When Augustus came out on the porch the blue pigs were eating a rattlesnake - not a very big one.
That's the first line to possibly one of the best books ever written - Lonesome Dove by Larry McMurtry. This past Friday evening, my girlfriend asked if I wanted one of my Father's Day gifts early. Never look a giftgirl in the mouth, 'specially if she's offering something early. She pulled a DVD from a hiding place - Lonesome Dove. "Now this," I said to myself, " is a thoughtful woman."
The television mini-series came out back in my college days. My brother and I watched it the first go'round with my dad. So, as things sometimes do, even hearing the first few bars of the soundtrack conjures up images of my dad. I believe my girlfriend knows this; it was one of the reasons behind her gift. I watched it several other times in the following years, as we had recorded it via something known as VHS. Then early in our marriage, my girlfriend and I took a weekend and watched all six or so hours; it was her introduction to phrases and images she'd heard the Blase men refer to for years. And in that weekend, she too was smitten.
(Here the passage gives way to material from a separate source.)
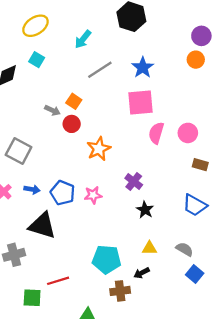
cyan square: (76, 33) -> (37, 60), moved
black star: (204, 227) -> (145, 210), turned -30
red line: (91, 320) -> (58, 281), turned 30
If you don't like stories about cowboys and Indians and horses and rough language and saloon girls and whiskey boats, then you won't like this at all. But if you like stories about dreams and love and courage and tenderness and friendship and redemption and mercy and justice, then I highly recommend it; the book or the film. The cast of characters includes Robert Duvall, Tommy Lee Jones, Rick Schroeder, Robert Urich, Angelica Huston, Danny Glover, and Diane Lane. I didn't quite finish watching it this weekend, but I came real close. I laughed at the banter between Gus and Call and was reminded of the beauty of male friendship that has nothing to do with brokeback mountains. I cried when they pulled out of Lonesome Dove for Montana (a cattleman's paradise) and was reassured that life's a journey. I flinched at the water moccasin scene where the young Irishman drowns and grieved when Jake Spoon spurred his horse and hung himself; danger and death are ever present. I grew restless at the sight of ole' Blue Duck, that half-breed and wished there didn't have to be a bad guy. But there does. I grinned at the sight of Lorena (Lori darlin') and witnessed the power and fragile nature of that known as "woman." I wished young Newt could find out who is true father is and felt the longing, always the longing for the father's words. I cheered when Call came to Newt's rescue as a good father does and realized actions do speak at least as loud as words. I was moved when Gus and Claire embraced after years apart and was reminded that regardless of the outcome, it's worth it to take risks, hope on dreams, try one more time, take the herd north.
Call walked over and stood where the saloon had been. There was nothing left but pale ashes and a few charred boards. "When she left, Wanz couldn't stand it," Dillard said. "He sat in her room a month and then he burnt it." "Who?" Call asked, looking at the ashes. "The woman," Dillard whispered. "The woman. They say he missed that whore."